Eltern kommen sich "verarscht" vor

Vor Weihnachten gab es im Kanton Solothurn mehrere Fälle, in denen Pool-Tests an den Schulen positiv ausgefallen waren. Die Testverweigerer wurden dann mit den negativ getesteten Schülerinnen und Schülern zusammen wieder zur Schule geschickt (s. Bericht von soaktuell.ch vom 22.12.21) als ob nichts geschehen wäre. Im Falle der 2. Primarschulklasse von Fulenbach war dann prompt noch ein weiteres positives Kind darunter, worauf das Contact-Tracing und die Schulleitung das getan haben, was sie schon fünf Tage zuvor hätten tun sollen, nämlich alle ungetesteten Kinder in Quarantäne zu versetzen. Mit dem Ergebnis, dass deren Quarantäne dann über Weihnachten andauerte. Hätte man fünf Tage vorher richtig reagiert, wäre die Quarantäne für die Ungetesteten am 23. Dezember zu Ende gegangen. Man kann sich unschwer vorstellen, wie die betroffenen Eltern getobt haben. Eine Mutter schreibt soaktuell.ch:

"Wir wurden verarscht und unsere Kinder bewusst der Ansteckung ausgesetzt."

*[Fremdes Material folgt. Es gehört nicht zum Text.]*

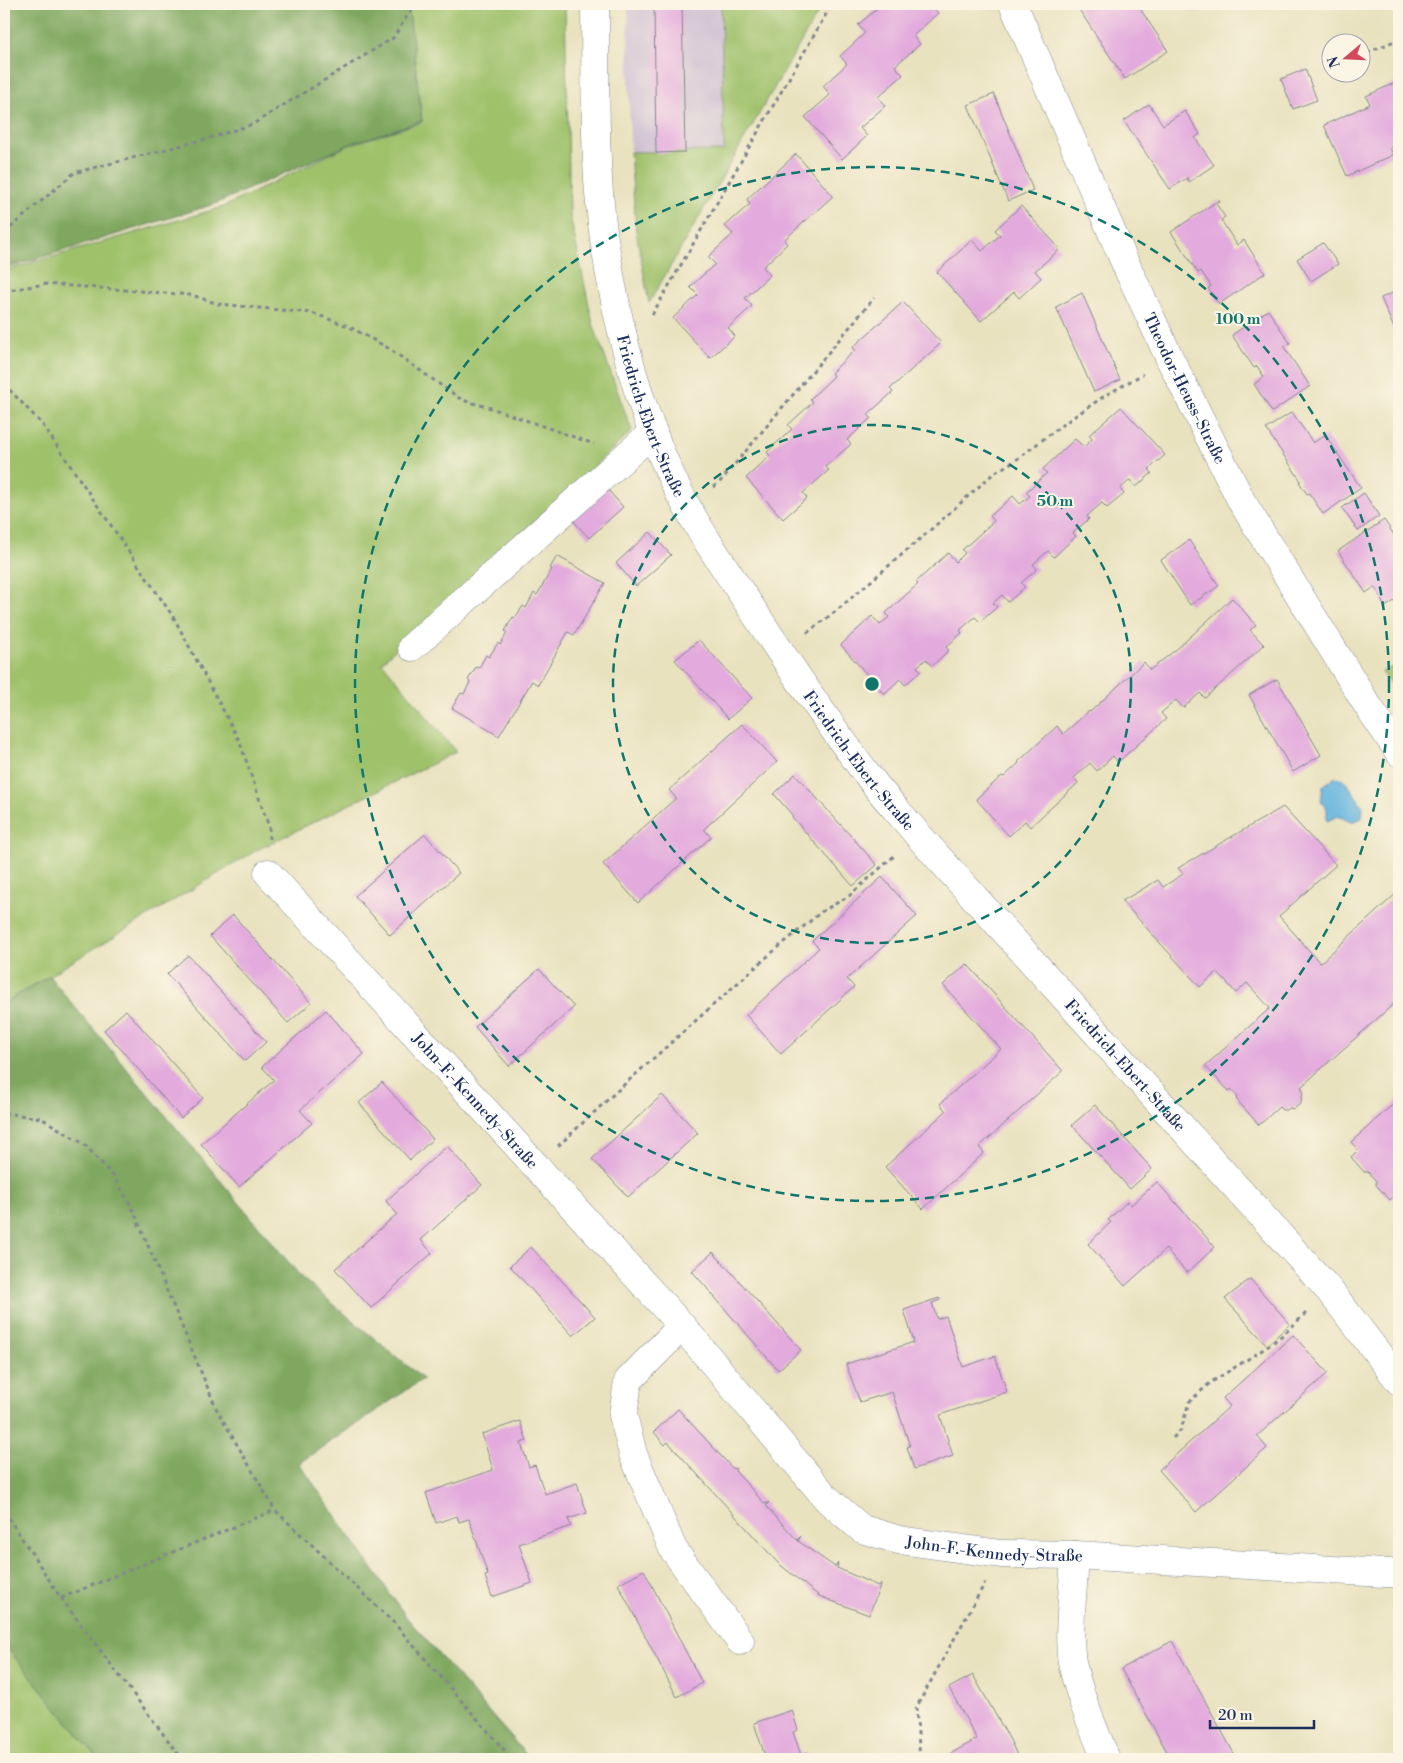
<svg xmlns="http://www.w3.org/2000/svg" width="1403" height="1763" font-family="'Libre Bodoni',serif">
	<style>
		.industrial { fill: #cebed2 }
		.green { fill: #9fc16a; stroke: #5d7864 }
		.forest { fill: #7fa75e; stroke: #4d6b5e }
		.water { fill: #63b4de; stroke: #3f729e }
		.building { fill: #e3aadd }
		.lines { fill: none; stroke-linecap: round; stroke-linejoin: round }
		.minor-casing { stroke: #82888e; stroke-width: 29 }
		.path { stroke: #82888e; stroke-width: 3; stroke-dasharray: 4 4; stroke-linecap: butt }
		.minor { stroke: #fff; stroke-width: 28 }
		.ring { fill: none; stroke: #0f766e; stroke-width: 2.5; stroke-dasharray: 9 6 }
		.labels { text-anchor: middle; stroke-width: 4; stroke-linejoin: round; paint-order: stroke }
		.street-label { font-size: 16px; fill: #1b2f5e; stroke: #fcf5e5 }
		.centre { fill: #0f766e; stroke: #fcf5e5; stroke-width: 2.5 }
		.ring-label { font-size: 15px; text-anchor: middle; font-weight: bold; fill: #0f766e; stroke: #fcf5e5; stroke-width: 4; stroke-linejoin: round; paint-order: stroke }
	</style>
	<rect width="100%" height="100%" fill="#fcf5e5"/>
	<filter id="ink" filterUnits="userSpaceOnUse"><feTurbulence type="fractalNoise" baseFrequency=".02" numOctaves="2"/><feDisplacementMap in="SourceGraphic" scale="10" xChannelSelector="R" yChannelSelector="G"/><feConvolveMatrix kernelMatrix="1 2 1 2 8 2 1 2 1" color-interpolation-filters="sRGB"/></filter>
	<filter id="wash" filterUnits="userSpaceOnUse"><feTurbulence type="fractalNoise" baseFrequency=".0096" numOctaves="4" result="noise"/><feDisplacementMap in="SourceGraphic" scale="20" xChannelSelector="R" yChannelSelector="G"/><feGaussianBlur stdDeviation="1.12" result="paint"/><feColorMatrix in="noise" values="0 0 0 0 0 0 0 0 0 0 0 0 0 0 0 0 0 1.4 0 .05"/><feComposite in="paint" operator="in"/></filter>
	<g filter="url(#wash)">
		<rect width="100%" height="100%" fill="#e9e2bf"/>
		<polygon class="industrial" points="628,4 721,4 724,151 630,152"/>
		<g class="green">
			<polygon points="408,4 565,4 570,216 593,324 632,431 382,662 456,752 257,850 4,1003 4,271 223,207 349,145 422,122"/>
			<polygon points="721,4 823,4 649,303 636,231 630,152 724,151"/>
			<polygon points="1399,664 1399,696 1382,672"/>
			<polygon points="4,1644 98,1759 4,1759"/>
		</g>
		<g class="forest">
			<polygon points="4,4 408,4 422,121 355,142 215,204 4,269"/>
			<polygon points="49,976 302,1278 423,1379 299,1463 407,1618 530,1759 98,1759 4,1644 4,1003"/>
		</g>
		<polygon class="water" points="1335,777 1346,781 1363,807 1362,818 1351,822 1338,816 1327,821 1327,810 1321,801 1323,786"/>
		<g id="blocks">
			<g class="building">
				<polygon points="654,4 682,4 685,152 656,153"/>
				<polygon points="882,4 939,4 934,8 938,13 913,36 920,44 895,66 903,75 878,97 885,106 860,128 867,136 842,159 805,117 830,95 823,86 847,64 840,56 865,33 858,25"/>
				<polygon points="1084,4 1137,4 1168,51 1125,79 1078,8"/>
				<polygon points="1305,69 1317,100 1293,109 1281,79"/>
				<polygon points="1399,81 1399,144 1390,148 1393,155 1347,176 1324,125 1370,104 1366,96"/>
				<polygon points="994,94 1033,190 1008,201 968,105"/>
				<polygon points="1149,104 1163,125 1185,111 1200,134 1195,138 1214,165 1189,182 1187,178 1170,189 1124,121"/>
				<polygon points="796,154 833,196 784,240 787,244 763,267 770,275 745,298 752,306 728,328 735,336 710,358 673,318 698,295 690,287 715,264 708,257 733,234 725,226 750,204 747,199"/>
				<polygon points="1219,200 1220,202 1216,204 1225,217 1221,220 1237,245 1244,240 1265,273 1219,304 1208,288 1211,286 1201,271 1198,273 1171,232"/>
				<polygon points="1021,206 1060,249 1035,271 1041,278 1019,298 1014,292 981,321 937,272 972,240 982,251 1000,235 995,230"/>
				<polygon points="1323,243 1338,264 1311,281 1297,259"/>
				<polygon points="1399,290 1399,340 1381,298"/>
				<polygon points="1082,293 1120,380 1094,392 1056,307"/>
				<polygon points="903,302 941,343 890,389 893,392 868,414 871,418 847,440 851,444 825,467 829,470 803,493 807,498 783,519 746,478 770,456 767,452 792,429 788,425 813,402 810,399 834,376 831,373 855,350 853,347"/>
				<polygon points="1268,310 1290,343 1284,347 1310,386 1272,412 1254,384 1264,377 1257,366 1254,368 1232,335"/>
				<polygon points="1121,407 1165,455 1149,469 1152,473 1136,487 1130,480 1120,489 1124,494 1107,508 1102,503 1087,516 1089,519 1073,533 1076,536 1054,557 1048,551 1033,564 1037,569 1021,583 1025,587 1008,602 1002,595 993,603 997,607 980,622 975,617 960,630 962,633 946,647 949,650 932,666 926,659 917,667 921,671 905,685 900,679 884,694 841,645 872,616 880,625 889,617 886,613 918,584 916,582 948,553 956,562 965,553 962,550 994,521 990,516 1013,496 1020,504 1030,496 1026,492 1047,473 1043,469 1075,439 1084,447 1092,439 1089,435"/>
				<polygon points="1292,412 1313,443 1325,435 1361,488 1323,514 1309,493 1307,494 1299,482 1301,481 1266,429"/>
				<polygon points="602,483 623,507 589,538 568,515"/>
				<polygon points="1364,493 1379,516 1358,531 1342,508"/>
				<polygon points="1384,520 1399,542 1399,598 1385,607 1381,600 1383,599 1374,587 1366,593 1338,551"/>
				<polygon points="650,532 671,555 636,586 616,563"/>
				<polygon points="1189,540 1219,586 1190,605 1161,560"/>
				<polygon points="557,556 605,583 574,635 568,632 538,685 532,681 499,736 452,708 461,693 464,694 470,682 468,680 476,667 479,668 486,655 489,657 498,643 500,645 507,633 505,631 513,617 515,618 523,606 526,608 534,593 537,595 552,569 550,568"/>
				<polygon points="1232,598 1256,625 1250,630 1264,645 1205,698 1200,693 1183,708 1176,700 1161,713 1166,719 1118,762 1113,756 1097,771 1090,763 1074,778 1078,783 1030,827 1025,821 1009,836 976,799 1002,776 1004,777 1019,763 1018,762 1057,726 1063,734 1089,711 1090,712 1144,662 1150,670 1178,648"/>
				<polygon points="699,640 752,698 728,719 675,660"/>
				<polygon points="1277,679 1321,755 1293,772 1249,695"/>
				<polygon points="742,724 777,762 704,829 711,837 638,903 603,864 676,798 669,790"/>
				<polygon points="795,774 877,865 853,886 792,817 793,816 774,794"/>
				<polygon points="1283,807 1336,865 1279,916 1320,963 1399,891 1399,999 1301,1087 1303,1090 1301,1103 1294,1109 1289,1108 1287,1110 1282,1110 1279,1107 1259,1125 1236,1099 1238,1097 1231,1089 1229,1091 1205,1066 1270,1008 1247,983 1236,993 1217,972 1200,987 1122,901 1158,880 1163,887 1183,874 1178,868"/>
				<polygon points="425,834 459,873 390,935 355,896"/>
				<polygon points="882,877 917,916 847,979 854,987 781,1054 746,1015 819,948 812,941"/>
				<polygon points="233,915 311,1003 288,1023 210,936"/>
				<polygon points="187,956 189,956 266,1042 245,1061 167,974"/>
				<polygon points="967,964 1063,1071 979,1147 984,1153 923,1209 885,1167 946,1111 940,1104 1001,1049 943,985"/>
				<polygon points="539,969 574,1007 509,1066 475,1027"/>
				<polygon points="126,1010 203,1098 181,1118 104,1030"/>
				<polygon points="326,1010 364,1054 300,1110 312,1123 239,1187 201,1144 274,1080 262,1067"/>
				<polygon points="382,1082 433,1139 410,1160 359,1103"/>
				<polygon points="662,1095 698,1133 628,1197 592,1159"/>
				<polygon points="1399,1099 1399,1195 1397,1193 1390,1200 1376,1185 1376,1181 1368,1172 1364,1172 1351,1157 1358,1150 1351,1142"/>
				<polygon points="1095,1105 1152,1169 1130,1189 1072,1125"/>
				<polygon points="447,1146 482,1185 421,1240 432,1253 371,1308 335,1269 397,1214 386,1201"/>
				<polygon points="1157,1182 1215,1247 1187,1273 1166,1249 1125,1286 1088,1244 1111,1222 1108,1220 1128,1201 1131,1205"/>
				<polygon points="531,1247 595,1317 573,1336 510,1266"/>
				<polygon points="713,1252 801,1350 778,1370 692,1271"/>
				<polygon points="1250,1279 1290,1324 1267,1345 1225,1299"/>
				<polygon points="939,1298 940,1300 932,1303 937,1319 946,1316 963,1367 995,1356 1007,1392 940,1415 953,1456 914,1469 907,1447 910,1446 892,1392 860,1402 846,1364 914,1342 904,1310"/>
				<polygon points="1293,1335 1328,1373 1257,1436 1267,1448 1196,1512 1159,1470 1230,1406 1223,1398"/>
				<polygon points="678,1409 733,1469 735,1468 736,1469 735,1471 765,1504 769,1502 766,1506 797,1540 801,1536 798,1541 835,1567 838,1563 837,1568 878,1586 881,1583 869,1615 819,1596 778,1563 668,1442 665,1445 654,1432"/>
				<polygon points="520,1421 527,1441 521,1443 529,1467 535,1465 545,1494 577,1483 587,1513 568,1519 571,1526 519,1544 532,1583 492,1597 485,1576 488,1575 469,1519 459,1522 457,1516 436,1523 426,1493 493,1470 482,1434"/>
				<polygon points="644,1570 702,1683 677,1697 618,1584"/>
				<polygon points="1172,1641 1220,1728 1237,1759 1171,1759 1121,1669"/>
				<polygon points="973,1675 1010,1740 1019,1759 953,1759 950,1754 977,1739 949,1688"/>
				<polygon points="792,1710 798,1730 793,1732 801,1755 807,1753 809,1759 766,1759 754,1723"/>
			</g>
		</g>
	</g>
	<g filter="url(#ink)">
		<use href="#blocks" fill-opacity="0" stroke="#82888e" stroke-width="1"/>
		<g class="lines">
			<g class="minor-casing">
				<g id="minor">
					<path id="s1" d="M595 4C596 82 593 162 604 239 616 320 637 404 672 478 695 526 725 568 754 612 792 670 831 728 873 782 887 800 903 817 918 835L1329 1290 1399 1381"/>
					<path id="s2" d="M1013 4 1126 265 1170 359 1242 502 1366 703 1399 752"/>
					<polyline points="412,647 653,432"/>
					<path id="s3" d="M268 873 682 1326 827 1499 862 1529 899 1540 1001 1554 1075 1555 1384 1573H1399"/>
					<polyline points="682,1326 628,1381 623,1415 633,1454 673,1549 740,1641"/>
					<path d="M1075 1555C1074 1585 1067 1632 1072 1662 1079 1696 1093 1727 1106 1759"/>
				</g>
			</g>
			<g class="path">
				<polyline points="1360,56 1399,39"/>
				<polyline points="4,233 74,173 210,138 253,124 393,38 415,4"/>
				<polyline points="4,291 45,284 192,295 218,304 312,313 348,326 388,348 462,400 491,408 594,444"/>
				<polyline points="652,315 832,4"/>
				<polyline points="4,384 42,424 174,618 239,740 269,827 269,843"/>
				<polyline points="713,487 719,483 874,298"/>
				<polyline points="807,633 836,611 927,533 994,473 1016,460 1062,425 1106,395 1143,374"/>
				<polyline points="4,1113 41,1118 84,1144 113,1176 131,1205 217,1410 275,1510 394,1623 512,1759"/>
				<polyline points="558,1146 617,1091 768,956 821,912 849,896 894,856"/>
				<polyline points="1173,1438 1181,1430 1189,1402 1210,1383 1267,1347 1284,1334 1306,1313"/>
				<polyline points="4,1511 61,1598 182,1759"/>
				<polyline points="61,1598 275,1510"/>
				<polyline points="920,1759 916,1708 985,1583"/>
			</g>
			<use href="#minor" class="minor"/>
		</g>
	</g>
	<g class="ring">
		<circle cx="872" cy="684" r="259"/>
		<circle cx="872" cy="684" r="517"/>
	</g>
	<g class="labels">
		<g class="street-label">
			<text dy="6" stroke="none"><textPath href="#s2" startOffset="421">Theodor-Heuss-Straße</textPath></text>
			<text dy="6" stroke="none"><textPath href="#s1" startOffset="419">Friedrich-Ebert-Straße</textPath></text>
			<text dy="6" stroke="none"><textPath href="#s1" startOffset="824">Friedrich-Ebert-Straße</textPath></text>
			<text dy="6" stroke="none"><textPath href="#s1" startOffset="1229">Friedrich-Ebert-Straße</textPath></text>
			<text dy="6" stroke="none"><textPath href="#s3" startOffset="308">John-F.-Kennedy-Straße</textPath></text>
			<text dy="6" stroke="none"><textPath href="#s3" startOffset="1020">John-F.-Kennedy-Straße</textPath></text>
		</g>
	</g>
	<circle cx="872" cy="684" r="8" class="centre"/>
	<g class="ring-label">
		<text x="1238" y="324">100 m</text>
		<text x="1055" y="506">50 m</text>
	</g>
	<rect width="1403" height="1763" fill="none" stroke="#fcf5e5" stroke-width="20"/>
	<g transform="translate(1346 58) rotate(251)"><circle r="24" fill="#fcf5e5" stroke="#a2a6af"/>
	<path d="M0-4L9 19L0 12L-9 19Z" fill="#d1495b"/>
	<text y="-8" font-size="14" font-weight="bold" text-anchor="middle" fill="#1b2f5e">N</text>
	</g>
	<path d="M1210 1720v8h104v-8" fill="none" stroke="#1b2f5e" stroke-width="2.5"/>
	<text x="1218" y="1720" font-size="15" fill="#1b2f5e" stroke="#fcf5e5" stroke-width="4" paint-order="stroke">20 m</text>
</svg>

Mehrere an sich solidarische Eltern, die eigentlich hinter den wöchentlichen Spucktest stehen, haben nach diesem Vorfall in Fulenbach ihre Kinder frustriert von den repetitiven Tests in dieser Klasse abgemeldet.


Keine Extrawürste mehr beim Testen in den Schulen

Die folgende Aussage von Eltern zweier Primarschülerinnen aus Schönenwerd zeigt die ganze Misere des freiwilligen Testens auf:

"Spucktests an den Schulen sind super, wenn nach einem Ausbruch in der Klasse sofort die richtigen Schlüsse daraus gezogen werden. Negativ getestete Kinder dürfen in einer solchen Situation niemals mit den ungetesteten zusammen wieder zur Schule geschickt werden. Testverweigerer gehören automatisch in Quarantäne, oder sie legen wie alle anderen einen negativen Test vor. Unsere Kinder machen jetzt auch nicht mehr beim Testen mit, solange sie mit ihrer Teilnahme nur dazu dienen, den Testverweigerern die Quarantäne zu ersparen. Für unsere Schüler ist Quarantäne kein Problem, die Betreuungssituation ist gelöst und wir testen sie privat. Wenn die Testverweigerer nicht solidarisch sind, müssen es unsere Kinder auch nicht mehr sein."